Filosofi

Aku Merawat Nilai Budaya Leluhur

Selasa, 11 Oktober 2022, 18:22 WIB
Dibaca 386
Aku Merawat Nilai Budaya Leluhur
Foto: YTP bersama adi-adik di Krayan Tengah

Ada yang menarik dari status yang ditulis oleh Bapak Gat Khaleb pada pagi hari ini di dinding Facebook miliknya, tulisnya begini, "Apabila mata kaki atau tumit basah, maka mulut pun akan basah!."

Lantas saya lagsung berpikir tentang makna yang terkandung disana. Sesaat saya terdiam lalu memaknai kata tersebut. Ohh...artinya sangat dalam. Mengapa sangat dalam, karena kata-kata ini dalam bahasa Dayak Lundayeh mengandung makna yang sangat baik. Dapat menggugah hidup untuk melakukan.

Walaupun hanya sebaris kata saja, tetapi memiliki muatan yang membuat kita sebagai pembaca tergugah untuk melakukan sesuatu. Karena kata-kata ini juga mendorong kita untuk lebih rajin, lebih produktif, lebih banyak melakukan aktivitas yang bermanfaat, bahkan kata-kata ini juga mendorong kita untuk tidak hidup diam saja.

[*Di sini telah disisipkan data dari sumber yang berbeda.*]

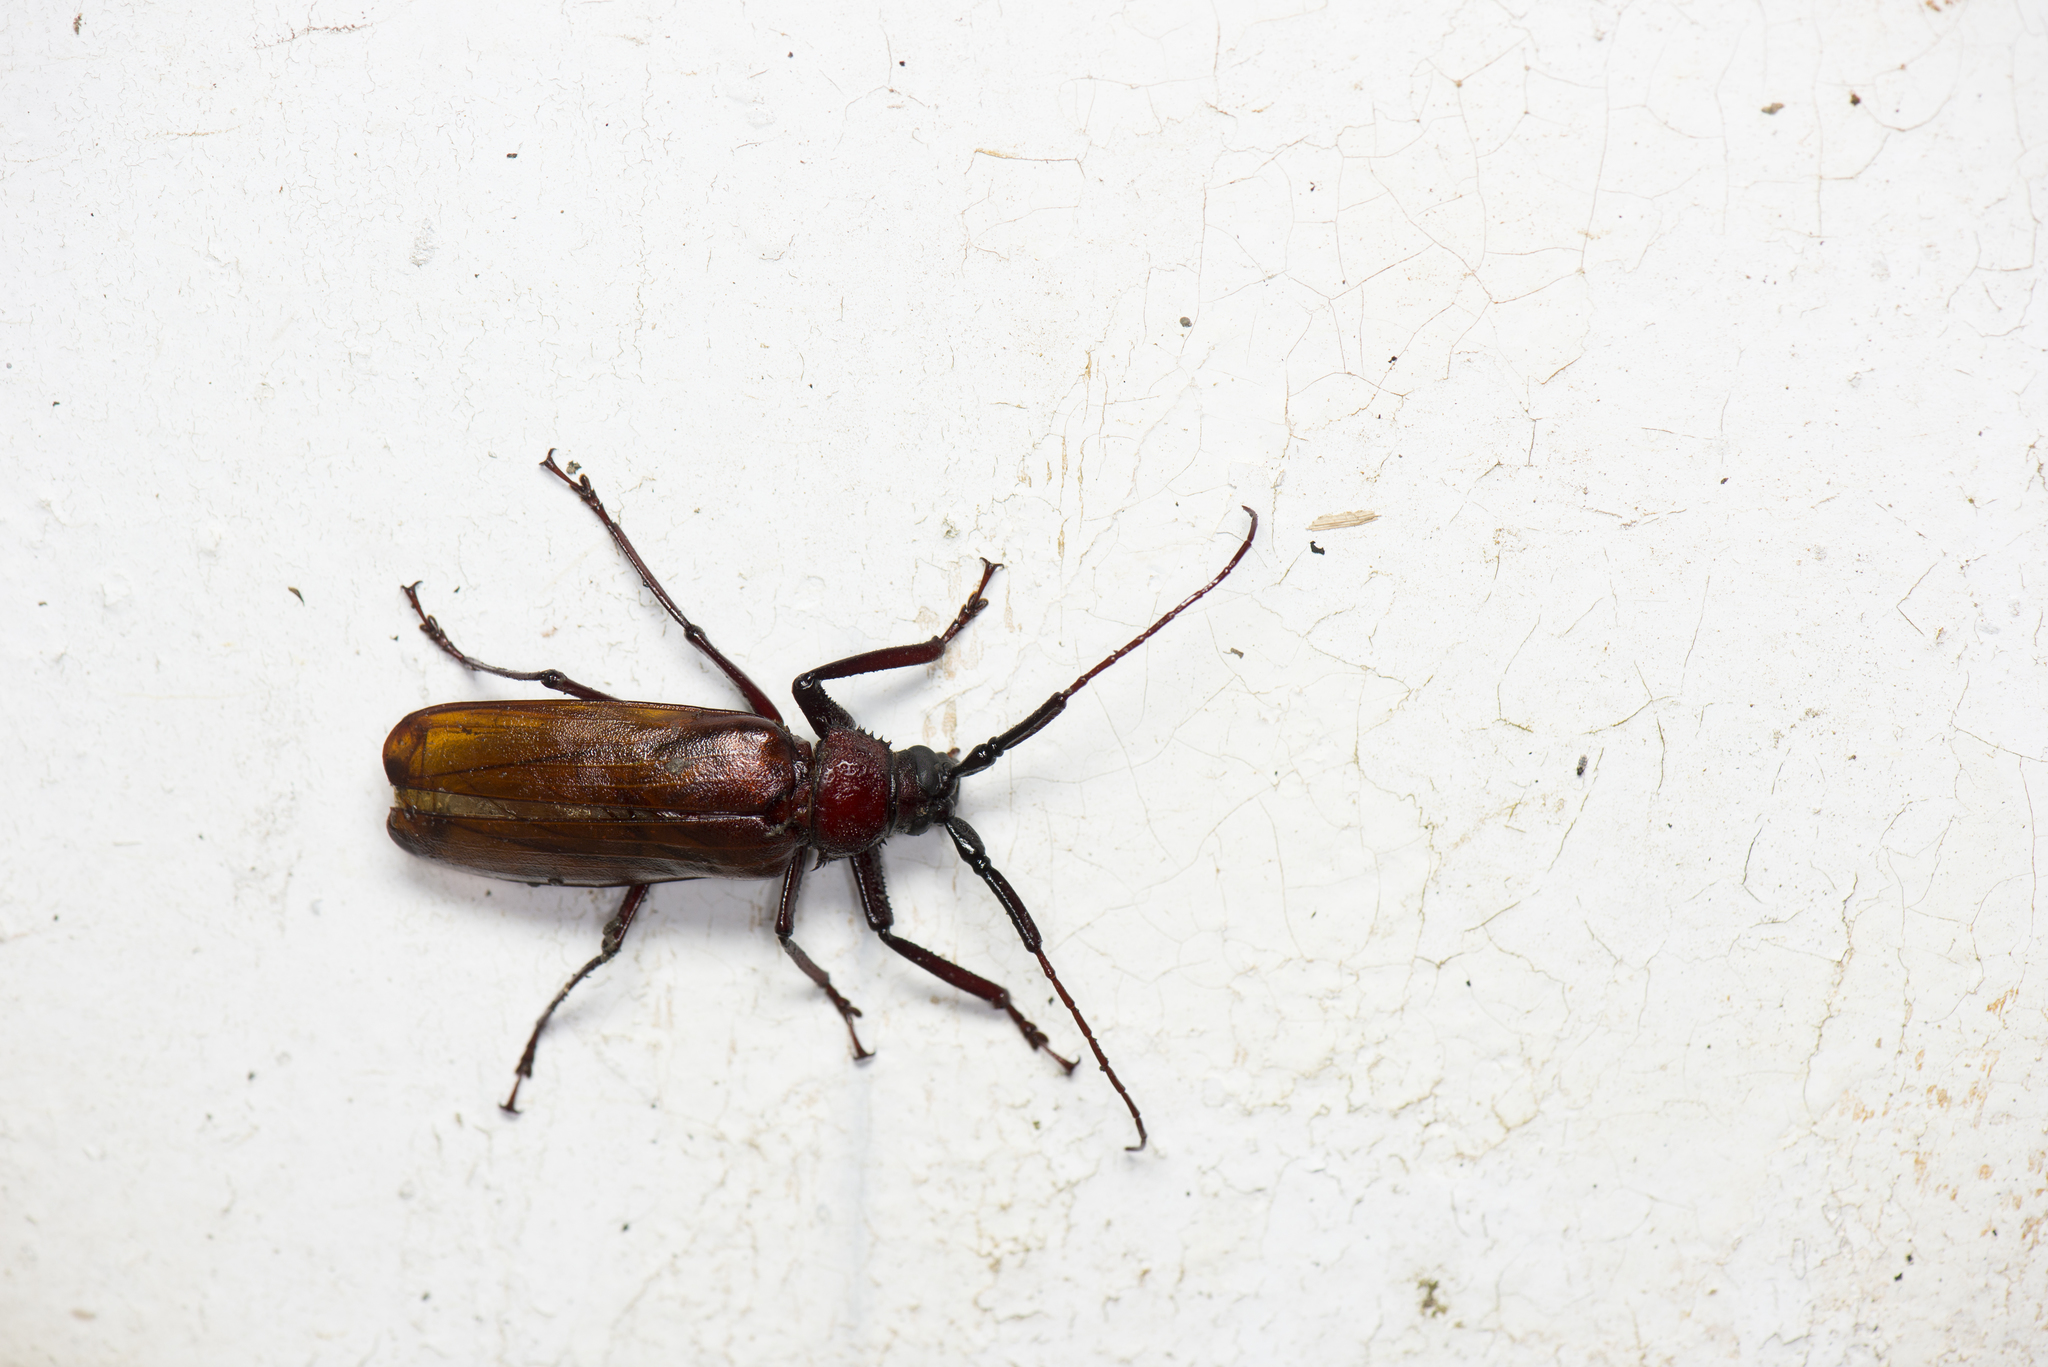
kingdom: Animalia
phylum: Arthropoda
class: Insecta
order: Coleoptera
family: Cerambycidae
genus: Bandar
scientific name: Bandar pascoei
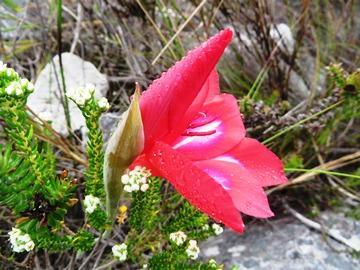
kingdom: Plantae
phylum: Tracheophyta
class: Liliopsida
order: Asparagales
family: Iridaceae
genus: Gladiolus
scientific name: Gladiolus stefaniae
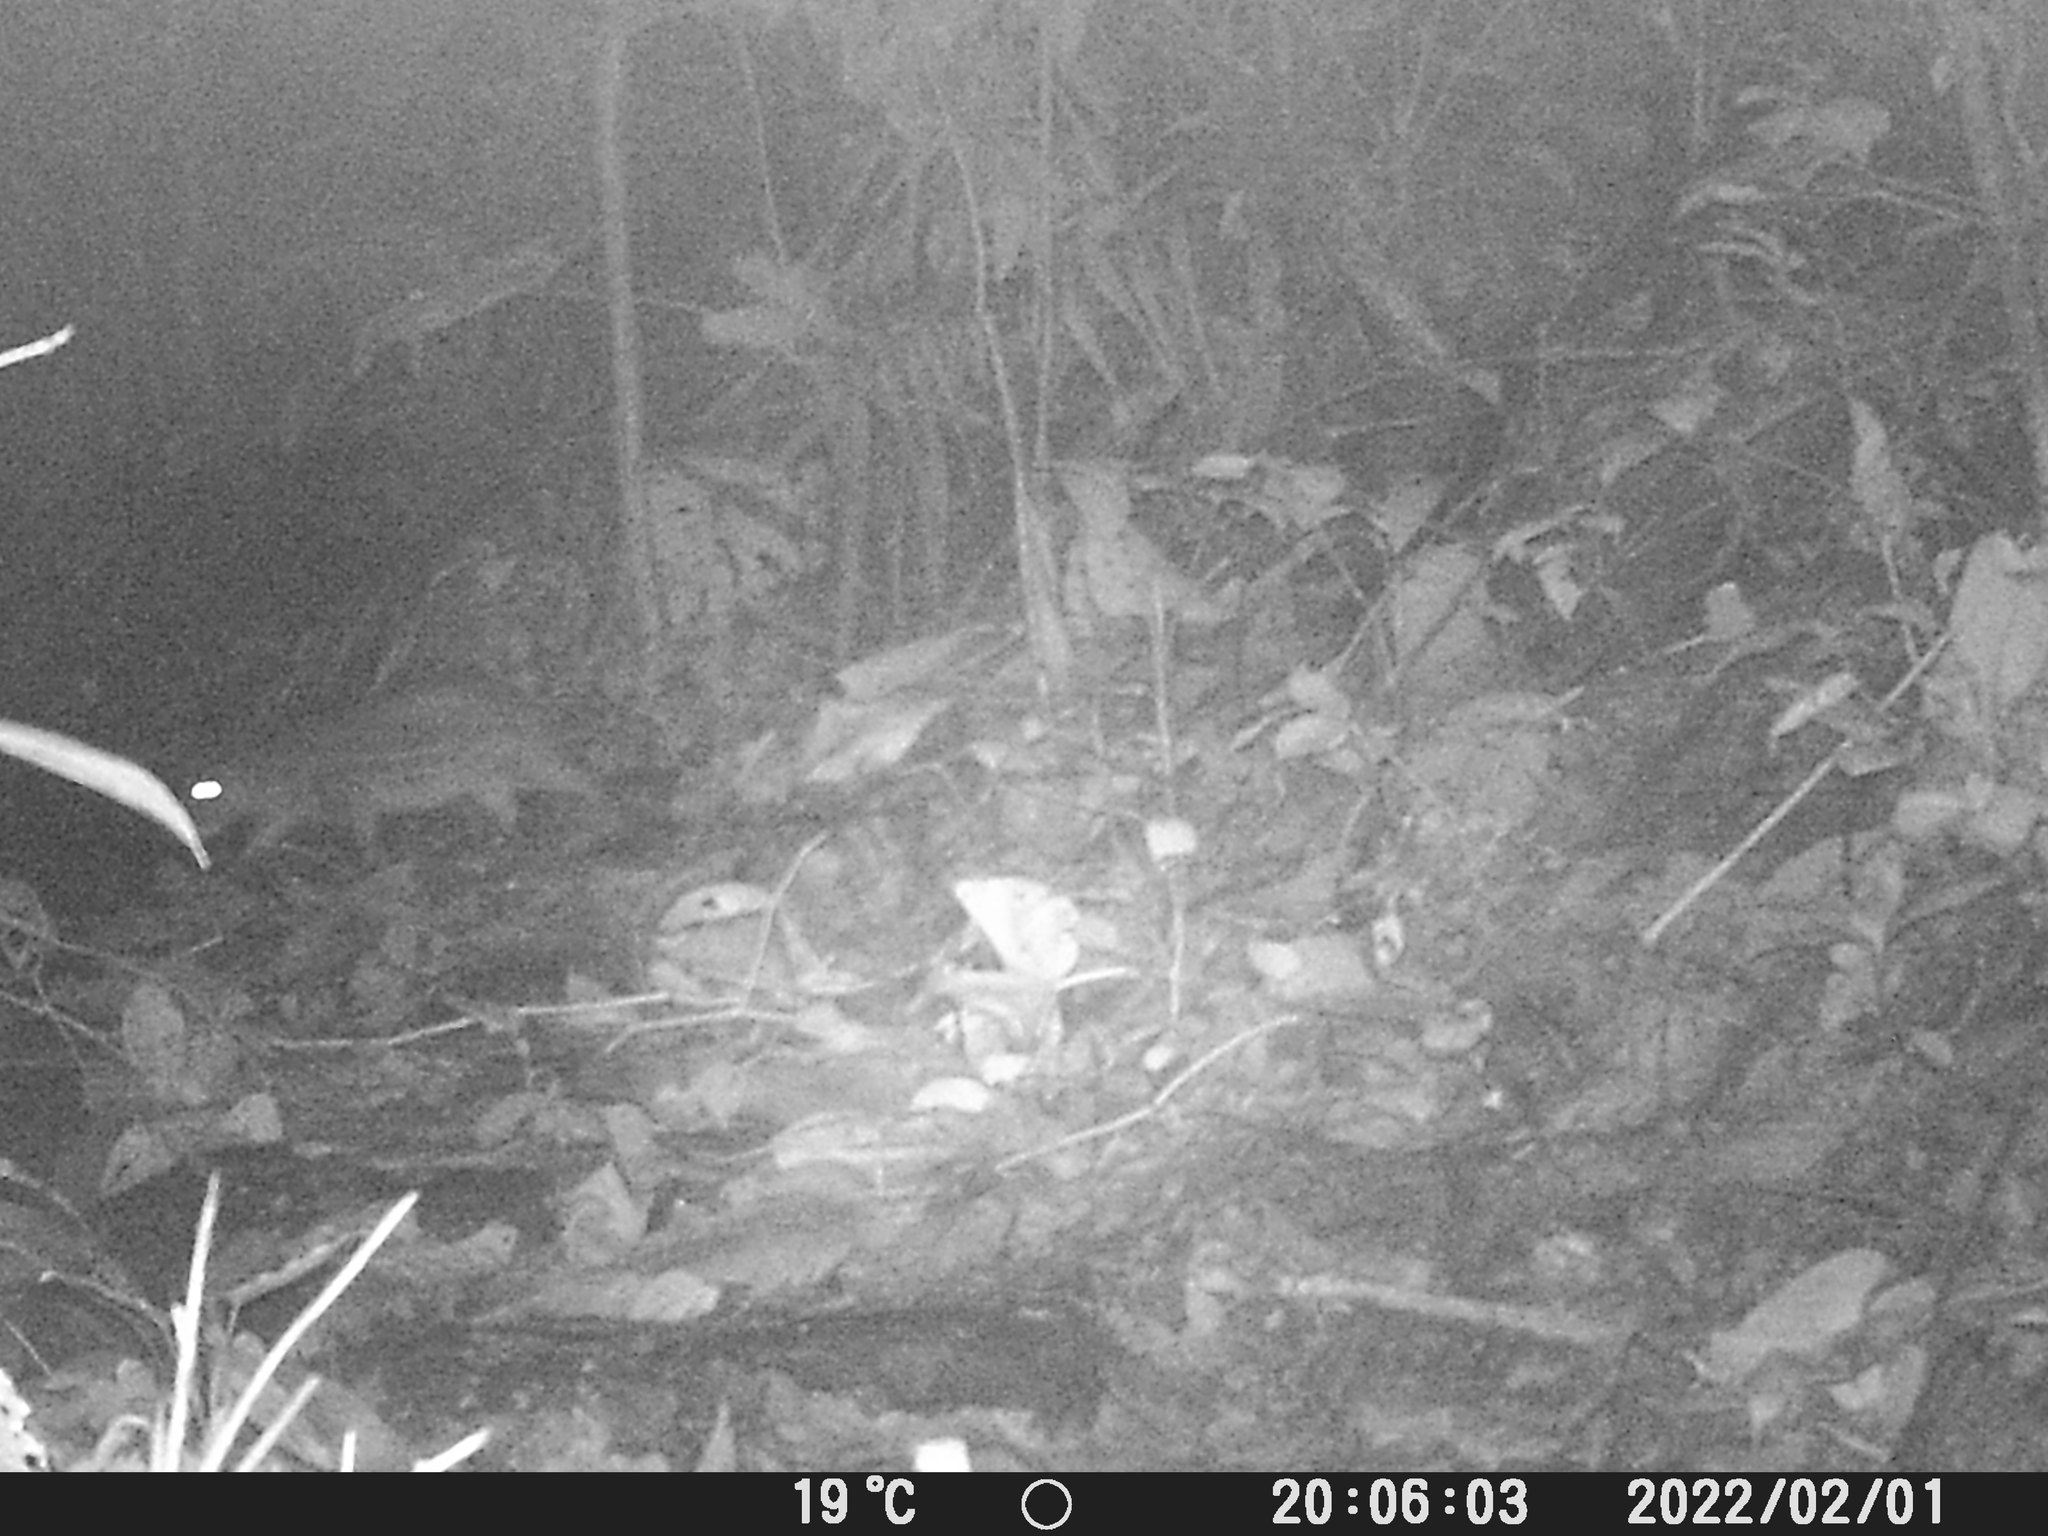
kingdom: Animalia
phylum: Chordata
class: Mammalia
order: Rodentia
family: Cuniculidae
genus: Cuniculus
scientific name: Cuniculus paca
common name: Lowland paca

Sebab itu, kata-kata itu mengubah hidup orang Dayak, secara khusus Dayak Lundayeh di Dataran Tinggi Borneo. Seperti halnya kata-kata atau nasehat bijak yang sering kita dengar dari orang-orang yang bijak dan arif pemikirannya. Baik mereka yang berpengaruh dalam kepemimpinannya, baik melalui mereka yang berpengaruh dalam bidang yang sedang dia geluti, maupun dari pemikir-pemikir yang menghasilkan kontribusi bagi negeri ini. Itulah nilai-nilai luhur yang tak lengkang oleh zaman, nilai hidup yang layak kita lekatkan di relung hati dan cara kita bertindak.

Salah satunya, prinsip hidup bapak Dr. Yansen TP. M.Si, "Tahu, Lakukan, dan Jadikan."

Aku ingat betul, ketika masih kecil tinggal dengan nenek dan kakek di kampung halaman di Ba' Binuang, Krayan Tengah. Aku sering diajak kakek pergi ke sawah melihat Bubuh (Alat penangkap ikan tradisional), biasanya berlanjut ke laman kerbau, saat itu kakek juga memelihara banyak sekali kerbau. Karena itu, kami harus pergi pagi-pagi betul. Sebab itu lah, pukul 5 subuh kakek sudah membangunkan aku.

Sebagai seorang anak yang masih kelas 2 SD saat itu, tentulah aku merasa bahwa waktunya untuk berselimut, karena kemarin main seharian dengan teman-teman. Pikir aku, datang ke sawah pagi-pagi itu membuat aku bosan dan itu menjadi suatu hal yang malas untuk dilakukan--apalagi pagi hari.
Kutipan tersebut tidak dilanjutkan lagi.